== PROBLEM STATEMENT ==
Transcribe exactly, and only, the lines from the one containing "Recover the 3-D" through the end of the material.
SUPPLIED MATERIAL: Begin
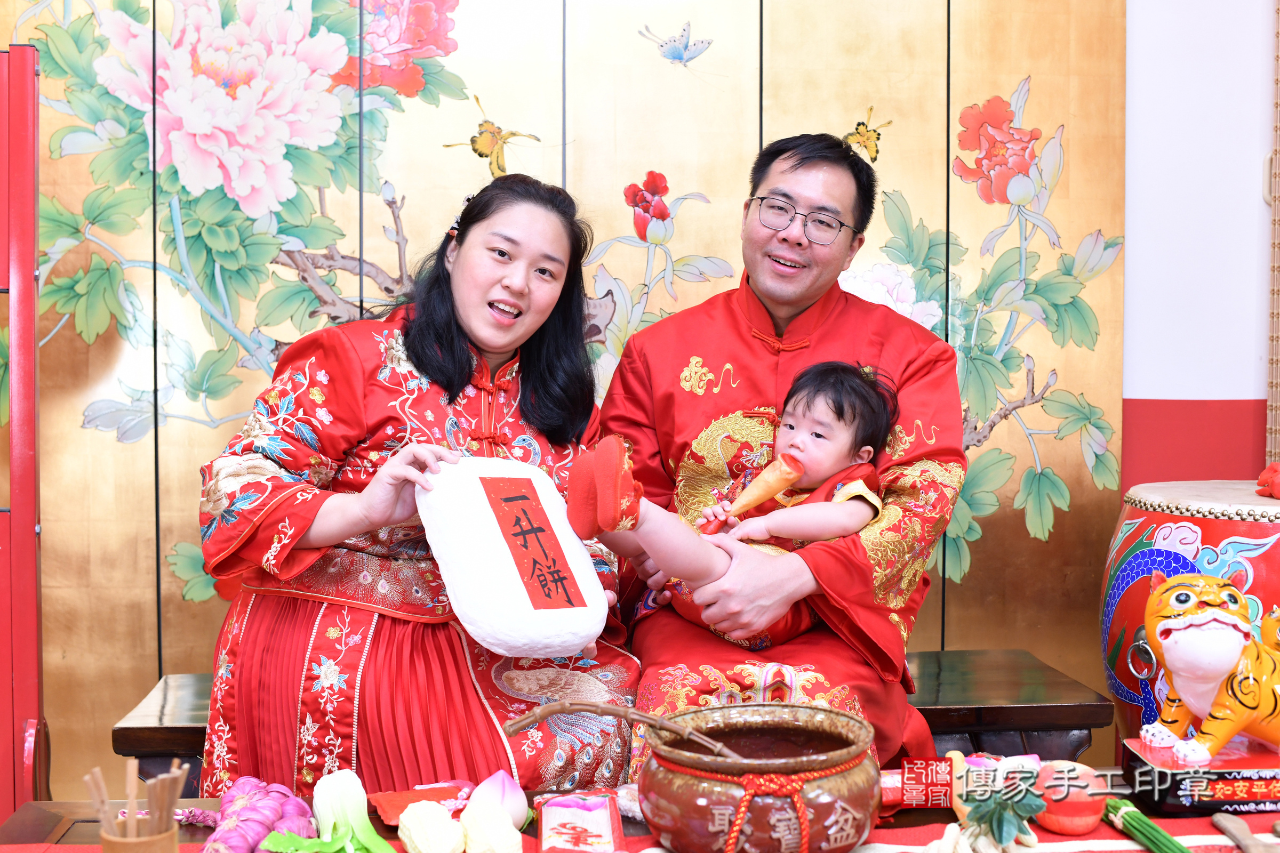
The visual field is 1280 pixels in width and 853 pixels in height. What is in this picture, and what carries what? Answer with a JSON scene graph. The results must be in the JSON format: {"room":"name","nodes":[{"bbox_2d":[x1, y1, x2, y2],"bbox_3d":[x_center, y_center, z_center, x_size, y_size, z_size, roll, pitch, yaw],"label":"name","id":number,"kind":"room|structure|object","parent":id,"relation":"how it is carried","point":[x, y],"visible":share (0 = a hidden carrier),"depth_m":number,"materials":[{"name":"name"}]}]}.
{"room":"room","nodes":[
{"label":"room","id":0,"kind":"room"},
{"bbox_2d":[1120,0,1278,493],"bbox_3d":[0.874,-0.423,3.382,3.903,2.883,0.227,0,2,-5],"label":"wall","id":1,"kind":"structure","parent":0,"point":[1233,391],"depth_m":3.34,"materials":[{"name":"white paint"}]},
{"bbox_2d":[1265,0,1279,470],"bbox_3d":[1.546,-0.438,3.313,0.112,2.245,0.184,0,2,-5],"label":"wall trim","id":2,"kind":"object","parent":1,"relation":"attached to","point":[1276,217],"visible":0.95,"depth_m":3.37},
{"label":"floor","id":3,"kind":"structure","parent":0,"visible":0},
{"bbox_2d":[0,43,46,828],"bbox_3d":[-1.276,0.174,2.378,0.570,1.666,0.494,0,2,-5],"label":"red frame","id":4,"kind":"object","parent":3,"relation":"on","point":[36,302],"visible":0.96,"depth_m":2.46,"materials":[{"name":"red"}]},
{"bbox_2d":[0,0,1126,783],"bbox_3d":[-0.327,-0.293,3.100,2.721,2.427,0.041,0,2,-5],"label":"folding screen","id":5,"kind":"object","parent":3,"relation":"on","point":[1020,473],"visible":0.76,"depth_m":3.10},
{"bbox_2d":[109,648,1118,785],"bbox_3d":[-0.030,0.719,2.690,1.686,0.456,0.446,0,2,-5],"label":"wooden bench","id":6,"kind":"object","parent":3,"relation":"on","point":[181,750],"visible":0.28,"depth_m":2.59,"materials":[{"name":"brown wood"}]},
{"bbox_2d":[192,172,644,799],"bbox_3d":[-0.334,0.070,2.343,0.672,1.037,0.782,1,2,13],"label":"woman","id":7,"kind":"object","parent":6,"relation":"on","point":[452,344],"visible":0.84,"depth_m":2.18},
{"bbox_2d":[414,452,610,657],"bbox_3d":[-0.189,0.183,2.048,0.245,0.276,0.300,-1,3,-32],"label":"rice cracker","id":8,"kind":"object","parent":7,"relation":"in","point":[514,583],"visible":0.97,"depth_m":1.97,"materials":[{"name":"white"}]},
{"bbox_2d":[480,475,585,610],"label":"paper label","id":9,"kind":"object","parent":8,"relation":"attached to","point":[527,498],"visible":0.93,"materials":[{"name":"red paper"}]},
{"bbox_2d":[597,134,967,778],"bbox_3d":[0.246,0.091,2.522,0.626,1.204,0.710,0,2,-5],"label":"man","id":10,"kind":"object","parent":6,"relation":"on","point":[810,292],"visible":0.84,"depth_m":2.41},
{"bbox_2d":[563,358,898,650],"bbox_3d":[0.151,0.123,2.255,0.495,0.457,0.324,-2,3,-37],"label":"baby","id":11,"kind":"object","parent":10,"relation":"in","point":[820,431],"visible":0.73,"depth_m":2.24},
{"bbox_2d":[696,452,806,536],"bbox_3d":[0.186,0.117,2.346,0.165,0.126,0.083,0,2,-5],"label":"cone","id":12,"kind":"object","parent":11,"relation":"in","point":[757,491],"visible":0.95,"depth_m":2.34,"materials":[{"name":"orange"}]},
{"bbox_2d":[0,784,1279,852],"bbox_3d":[0.161,0.749,1.619,1.997,0.482,0.732,0,2,-5],"label":"table","id":13,"kind":"object","parent":3,"relation":"on","point":[31,809],"visible":0.4,"depth_m":1.79,"materials":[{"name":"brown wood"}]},
{"bbox_2d":[201,775,315,852],"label":"garlic","id":14,"kind":"object","parent":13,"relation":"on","point":[241,814],"visible":0.94,"depth_m":1.64,"materials":[{"name":"food"}]},
{"bbox_2d":[458,798,523,852],"bbox_3d":[-0.169,0.467,1.634,0.063,0.065,0.079,-1,2,-23],"label":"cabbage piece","id":15,"kind":"object","parent":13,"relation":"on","point":[494,839],"visible":0.99,"depth_m":1.61,"materials":[{"name":"food"}]},
{"bbox_2d":[466,770,529,828],"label":"peach bun","id":16,"kind":"object","parent":13,"relation":"on","point":[504,787],"visible":0.76,"depth_m":1.75,"materials":[{"name":"food"}]},
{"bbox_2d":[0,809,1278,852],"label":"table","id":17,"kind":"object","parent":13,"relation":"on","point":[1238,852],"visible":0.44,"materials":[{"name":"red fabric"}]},
{"bbox_2d":[97,819,180,852],"bbox_3d":[-0.523,0.468,1.498,0.083,0.089,0.081,0,2,-5],"label":"wooden cup","id":18,"kind":"object","parent":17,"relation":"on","point":[164,849],"visible":0.76,"depth_m":1.48,"materials":[{"name":"brown wood"}]},
{"bbox_2d":[84,761,184,839],"bbox_3d":[-0.518,0.424,1.483,0.101,0.146,0.085,0,2,-5],"label":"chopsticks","id":19,"kind":"object","parent":18,"relation":"in","point":[131,799],"visible":0.87,"depth_m":1.47,"materials":[{"name":"brown wood"}]},
{"bbox_2d":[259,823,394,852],"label":"green leaf","id":20,"kind":"object","parent":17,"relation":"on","point":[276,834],"visible":0.96,"depth_m":1.59,"materials":[{"name":"green food"}]},
{"bbox_2d":[312,770,394,852],"bbox_3d":[-0.338,0.459,1.671,0.087,0.093,0.121,-1,3,-28],"label":"green vegetable","id":21,"kind":"object","parent":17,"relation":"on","point":[364,822],"visible":0.98,"depth_m":1.67,"materials":[{"name":"green food"}]},
{"bbox_2d":[370,781,475,825],"bbox_3d":[-0.264,0.475,1.807,0.140,0.022,0.106,-1,3,-26],"label":"red packet","id":22,"kind":"object","parent":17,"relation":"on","point":[394,814],"visible":0.61,"depth_m":1.81,"materials":[{"name":"red paper"}]},
{"bbox_2d":[397,800,463,852],"bbox_3d":[-0.240,0.465,1.641,0.065,0.062,0.092,-1,2,-23],"label":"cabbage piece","id":23,"kind":"object","parent":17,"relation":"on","point":[419,839],"visible":0.98,"depth_m":1.62,"materials":[{"name":"food"}]},
{"bbox_2d":[537,791,626,852],"bbox_3d":[-0.067,0.474,1.689,0.100,0.034,0.192,0,2,-5],"label":"packet","id":24,"kind":"object","parent":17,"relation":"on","point":[609,832],"visible":0.98,"depth_m":1.69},
{"bbox_2d":[638,702,882,852],"bbox_3d":[0.142,0.415,1.672,0.281,0.155,0.273,-2,3,-36],"label":"clay pot","id":25,"kind":"object","parent":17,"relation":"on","point":[697,790],"visible":0.94,"depth_m":1.58,"materials":[{"name":"ceramic"}]},
{"bbox_2d":[503,697,741,762],"bbox_3d":[-0.009,0.349,1.610,0.295,0.074,0.058,0,2,10],"label":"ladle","id":26,"kind":"object","parent":25,"relation":"in","point":[534,717],"visible":0.92,"depth_m":1.61,"materials":[{"name":"brown wood"}]},
{"bbox_2d":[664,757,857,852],"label":"red rope","id":27,"kind":"object","parent":25,"relation":"attached to","point":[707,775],"visible":0.78,"depth_m":1.55,"materials":[{"name":"red fabric"}]},
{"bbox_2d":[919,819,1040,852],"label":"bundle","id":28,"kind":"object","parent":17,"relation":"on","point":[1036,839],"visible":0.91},
{"bbox_2d":[961,777,1046,846],"bbox_3d":[0.411,0.436,1.638,0.090,0.078,0.088,-2,3,-38],"label":"leaf","id":29,"kind":"object","parent":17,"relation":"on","point":[1025,812],"visible":0.94,"depth_m":1.62,"materials":[{"name":"green"}]},
{"bbox_2d":[1033,762,1108,837],"bbox_3d":[0.525,0.452,1.754,0.088,0.082,0.086,-1,2,-24],"label":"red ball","id":30,"kind":"object","parent":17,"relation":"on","point":[1061,827],"visible":0.84,"depth_m":1.72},
{"bbox_2d":[1100,796,1191,852],"bbox_3d":[0.619,0.480,1.666,0.072,0.049,0.307,0,2,-5],"label":"green onion","id":31,"kind":"object","parent":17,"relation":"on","point":[1158,832],"visible":0.94,"depth_m":1.71,"materials":[{"name":"green food"}]},
{"bbox_2d":[1119,736,1279,815],"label":"statue base","id":32,"kind":"object","parent":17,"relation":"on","point":[1210,802],"visible":0.78,"depth_m":1.81,"materials":[{"name":"red"}]},
{"bbox_2d":[1138,571,1279,766],"bbox_3d":[0.855,0.322,1.979,0.334,0.242,0.182,0,2,-5],"label":"tiger statue","id":33,"kind":"object","parent":32,"relation":"on","point":[1228,732],"visible":0.97,"depth_m":1.93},
{"bbox_2d":[1210,813,1279,852],"bbox_3d":[0.725,0.485,1.650,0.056,0.014,0.248,0,2,-5],"label":"wooden spoon","id":34,"kind":"object","parent":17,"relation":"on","point":[1226,827],"visible":0.99,"depth_m":1.69,"materials":[{"name":"brown wood"}]},
{"bbox_2d":[1100,480,1279,750],"bbox_3d":[1.149,0.506,2.736,0.515,0.786,0.514,0,2,-5],"label":"drum","id":35,"kind":"object","parent":3,"relation":"on","point":[1203,533],"visible":0.63,"depth_m":2.63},
{"bbox_2d":[1256,462,1279,498],"bbox_3d":[1.204,0.098,2.627,0.150,0.069,0.144,0,2,-5],"label":"red flower","id":36,"kind":"object","parent":35,"relation":"on","point":[1276,484],"visible":0.98,"depth_m":2.63,"materials":[{"name":"red"}]}
]}

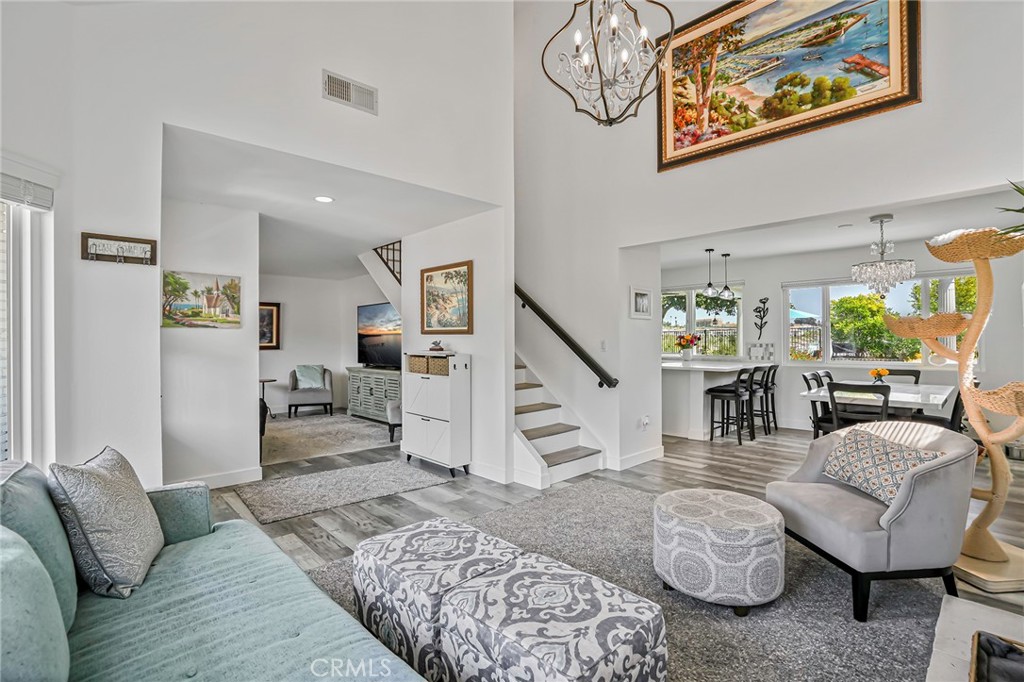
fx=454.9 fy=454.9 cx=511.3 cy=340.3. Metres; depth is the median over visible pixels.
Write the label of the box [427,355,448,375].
wicker basket
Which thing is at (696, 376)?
kitchen counter
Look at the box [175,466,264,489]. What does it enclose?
baseboard
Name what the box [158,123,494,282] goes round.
hallway ceiling
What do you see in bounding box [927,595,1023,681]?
white table
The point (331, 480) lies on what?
hallway rug
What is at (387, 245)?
stair railing
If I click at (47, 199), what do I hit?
window blind
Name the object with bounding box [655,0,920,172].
painting
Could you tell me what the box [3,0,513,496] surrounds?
left wall
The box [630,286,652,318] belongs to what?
small picture
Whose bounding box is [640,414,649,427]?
wall socket
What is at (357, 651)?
sofa
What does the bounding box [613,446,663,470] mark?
baseboard
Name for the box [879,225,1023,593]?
cat tree
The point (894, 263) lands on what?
crystal chandelier
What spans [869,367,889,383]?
flower vase
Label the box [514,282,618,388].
handrail
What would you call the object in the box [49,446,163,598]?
throw pillow
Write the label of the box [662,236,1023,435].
dining room wall
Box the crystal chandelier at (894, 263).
[851,214,915,296]
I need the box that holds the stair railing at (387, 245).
[374,240,401,281]
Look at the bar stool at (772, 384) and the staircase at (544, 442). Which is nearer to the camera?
the staircase at (544, 442)
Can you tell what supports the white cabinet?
on the floor
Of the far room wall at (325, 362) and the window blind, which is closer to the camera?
the window blind
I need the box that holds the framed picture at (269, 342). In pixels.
[259,301,280,349]
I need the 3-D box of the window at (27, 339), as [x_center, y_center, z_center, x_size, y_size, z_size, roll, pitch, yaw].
[-2.531,0.041,1.792,0.156,1.806,1.452,0,0,6]
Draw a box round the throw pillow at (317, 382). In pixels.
[295,365,325,389]
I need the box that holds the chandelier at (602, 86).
[541,0,674,126]
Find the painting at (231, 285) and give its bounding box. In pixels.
[162,270,241,329]
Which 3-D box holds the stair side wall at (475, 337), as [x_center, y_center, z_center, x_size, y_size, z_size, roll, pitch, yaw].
[-0.657,-0.087,4.819,0.129,2.781,1.679,0,0,-44]
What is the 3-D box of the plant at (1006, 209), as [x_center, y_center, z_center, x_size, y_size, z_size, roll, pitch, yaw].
[2.488,-0.523,1.932,0.693,0.580,0.650,0,0,-14]
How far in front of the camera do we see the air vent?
3.17 m
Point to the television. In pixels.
(371, 352)
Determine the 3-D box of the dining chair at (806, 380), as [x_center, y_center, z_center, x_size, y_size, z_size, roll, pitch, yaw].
[3.391,0.823,4.774,0.458,0.922,0.509,0,0,-44]
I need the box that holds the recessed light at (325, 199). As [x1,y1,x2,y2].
[314,195,333,203]
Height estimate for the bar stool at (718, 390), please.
0.965 m
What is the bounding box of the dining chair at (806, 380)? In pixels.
[801,371,834,435]
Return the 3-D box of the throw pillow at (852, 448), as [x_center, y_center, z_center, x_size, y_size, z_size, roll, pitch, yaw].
[1.984,0.678,2.482,0.228,0.299,0.588,0,0,-5]
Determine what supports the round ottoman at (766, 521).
on the area rug at (516, 513)
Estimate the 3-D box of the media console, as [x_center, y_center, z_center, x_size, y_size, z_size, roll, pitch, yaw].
[-2.166,0.888,7.589,0.461,0.807,1.609,0,0,-44]
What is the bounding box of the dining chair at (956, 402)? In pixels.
[905,386,965,431]
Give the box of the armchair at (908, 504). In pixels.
[766,420,977,620]
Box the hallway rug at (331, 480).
[234,458,452,525]
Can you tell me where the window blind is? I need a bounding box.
[0,166,55,209]
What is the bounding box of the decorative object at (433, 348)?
[428,339,444,352]
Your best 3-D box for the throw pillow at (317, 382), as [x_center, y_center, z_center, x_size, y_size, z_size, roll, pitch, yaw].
[-3.618,0.654,8.173,0.465,0.375,0.211,0,0,-21]
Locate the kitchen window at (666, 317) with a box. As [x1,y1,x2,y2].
[659,284,744,358]
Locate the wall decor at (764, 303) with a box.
[752,296,769,338]
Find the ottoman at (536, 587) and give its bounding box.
[437,555,667,681]
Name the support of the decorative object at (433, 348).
on the white cabinet
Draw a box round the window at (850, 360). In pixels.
[781,272,981,363]
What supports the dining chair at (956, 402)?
on the floor
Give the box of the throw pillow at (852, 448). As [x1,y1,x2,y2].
[823,427,944,504]
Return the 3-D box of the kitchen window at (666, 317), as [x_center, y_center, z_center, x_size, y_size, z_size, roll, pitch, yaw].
[3.182,-0.306,7.854,0.142,1.269,1.550,0,0,-44]
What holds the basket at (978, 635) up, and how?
on the white table at (948, 607)
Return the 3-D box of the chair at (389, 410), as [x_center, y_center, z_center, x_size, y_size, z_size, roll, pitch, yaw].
[-1.280,0.858,5.986,0.663,0.852,0.632,0,0,-14]
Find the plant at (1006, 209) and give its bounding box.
[995,182,1023,237]
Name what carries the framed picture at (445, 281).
attached to the stair side wall at (475, 337)
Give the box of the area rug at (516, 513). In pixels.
[310,479,947,681]
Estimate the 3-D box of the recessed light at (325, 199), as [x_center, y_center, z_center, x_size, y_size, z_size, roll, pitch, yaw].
[-1.600,-1.204,3.872,0.164,0.010,0.167,0,0,-44]
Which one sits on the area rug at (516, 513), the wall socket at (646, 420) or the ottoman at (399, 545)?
the ottoman at (399, 545)
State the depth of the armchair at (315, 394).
7.87 m
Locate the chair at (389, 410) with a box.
[386,399,401,442]
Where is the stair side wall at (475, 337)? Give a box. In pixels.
[400,204,509,482]
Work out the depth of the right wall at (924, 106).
4.18 m
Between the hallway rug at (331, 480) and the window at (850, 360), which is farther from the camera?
the window at (850, 360)
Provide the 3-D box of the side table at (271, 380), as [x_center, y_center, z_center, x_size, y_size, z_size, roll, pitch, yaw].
[-4.068,0.967,7.371,0.474,0.675,0.465,0,0,-44]
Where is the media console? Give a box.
[346,366,401,422]
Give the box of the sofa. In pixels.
[0,456,425,681]
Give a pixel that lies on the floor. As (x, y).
(403, 511)
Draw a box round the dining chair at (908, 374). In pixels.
[881,368,921,384]
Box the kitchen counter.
[662,359,759,440]
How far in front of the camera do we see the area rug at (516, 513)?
2.19 m
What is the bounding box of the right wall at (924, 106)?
[514,0,1023,478]
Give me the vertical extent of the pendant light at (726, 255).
0.647 m
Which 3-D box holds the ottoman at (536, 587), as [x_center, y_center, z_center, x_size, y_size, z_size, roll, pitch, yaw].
[0.133,1.062,1.540,0.524,0.397,0.655,0,0,-44]
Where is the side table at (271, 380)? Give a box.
[259,377,276,416]
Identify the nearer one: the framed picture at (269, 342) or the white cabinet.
the white cabinet
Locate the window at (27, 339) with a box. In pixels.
[0,159,56,466]
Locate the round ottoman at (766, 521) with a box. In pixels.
[653,488,783,612]
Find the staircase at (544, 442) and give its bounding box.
[513,353,604,489]
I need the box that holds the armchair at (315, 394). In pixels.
[287,365,333,417]
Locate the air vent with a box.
[323,70,376,114]
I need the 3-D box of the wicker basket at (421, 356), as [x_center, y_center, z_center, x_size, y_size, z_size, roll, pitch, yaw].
[-0.878,0.258,4.786,0.307,0.170,0.308,0,0,-44]
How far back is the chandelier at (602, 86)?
2.68 m
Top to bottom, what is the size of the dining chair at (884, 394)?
0.920 m
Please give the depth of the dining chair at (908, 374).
5.50 m
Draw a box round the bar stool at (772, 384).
[755,363,779,432]
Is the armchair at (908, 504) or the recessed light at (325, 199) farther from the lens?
the recessed light at (325, 199)
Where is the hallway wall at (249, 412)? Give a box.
[159,194,260,486]
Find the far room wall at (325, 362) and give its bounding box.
[260,271,389,417]
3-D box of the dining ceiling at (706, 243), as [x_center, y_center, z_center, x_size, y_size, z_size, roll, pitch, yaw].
[3.234,-1.322,5.429,3.796,0.139,5.028,0,0,-44]
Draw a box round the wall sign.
[81,231,157,265]
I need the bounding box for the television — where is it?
[357,302,401,367]
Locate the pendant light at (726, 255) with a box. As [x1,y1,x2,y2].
[718,253,734,297]
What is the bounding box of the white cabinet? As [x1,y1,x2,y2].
[402,352,471,476]
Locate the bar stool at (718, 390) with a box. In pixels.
[705,366,756,442]
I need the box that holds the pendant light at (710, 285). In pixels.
[702,248,717,294]
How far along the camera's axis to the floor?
3.91 m
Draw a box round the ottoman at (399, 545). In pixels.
[355,517,520,677]
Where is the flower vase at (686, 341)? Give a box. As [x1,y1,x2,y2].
[674,332,700,359]
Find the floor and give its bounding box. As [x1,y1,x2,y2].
[205,419,1023,636]
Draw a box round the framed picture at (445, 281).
[420,260,473,334]
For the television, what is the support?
on the media console
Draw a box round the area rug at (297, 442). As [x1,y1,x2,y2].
[262,412,398,465]
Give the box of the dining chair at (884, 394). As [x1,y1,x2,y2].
[827,382,889,433]
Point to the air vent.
(335, 92)
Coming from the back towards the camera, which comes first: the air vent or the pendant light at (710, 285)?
the pendant light at (710, 285)
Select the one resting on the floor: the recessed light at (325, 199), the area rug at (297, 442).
the area rug at (297, 442)
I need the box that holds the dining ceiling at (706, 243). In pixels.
[656,182,1022,271]
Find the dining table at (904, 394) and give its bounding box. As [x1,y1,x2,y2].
[801,381,955,423]
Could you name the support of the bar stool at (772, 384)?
on the floor
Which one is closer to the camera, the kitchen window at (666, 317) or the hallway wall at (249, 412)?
the hallway wall at (249, 412)
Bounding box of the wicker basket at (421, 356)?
[407,355,429,374]
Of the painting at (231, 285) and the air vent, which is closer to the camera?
the air vent
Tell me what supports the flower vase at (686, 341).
on the kitchen counter
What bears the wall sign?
attached to the left wall at (189, 126)
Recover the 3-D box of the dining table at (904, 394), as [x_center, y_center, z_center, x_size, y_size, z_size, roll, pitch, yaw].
[3.855,0.892,4.748,1.771,0.748,1.011,0,0,-44]
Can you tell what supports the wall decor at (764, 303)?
attached to the dining room wall at (776, 279)
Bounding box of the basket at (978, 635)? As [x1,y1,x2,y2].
[970,631,1023,681]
SUPPLIED MATERIAL: End
== WRITTEN ANSWER ==
Recover the 3-D box of the dining table at (904, 394), as [x_center, y_center, z_center, x_size, y_size, z_size, roll, pitch, yaw].
[3.855,0.892,4.748,1.771,0.748,1.011,0,0,-44]
Can you tell what supports the wall decor at (764, 303)?
attached to the dining room wall at (776, 279)
Bounding box of the basket at (978, 635)? As [x1,y1,x2,y2].
[970,631,1023,681]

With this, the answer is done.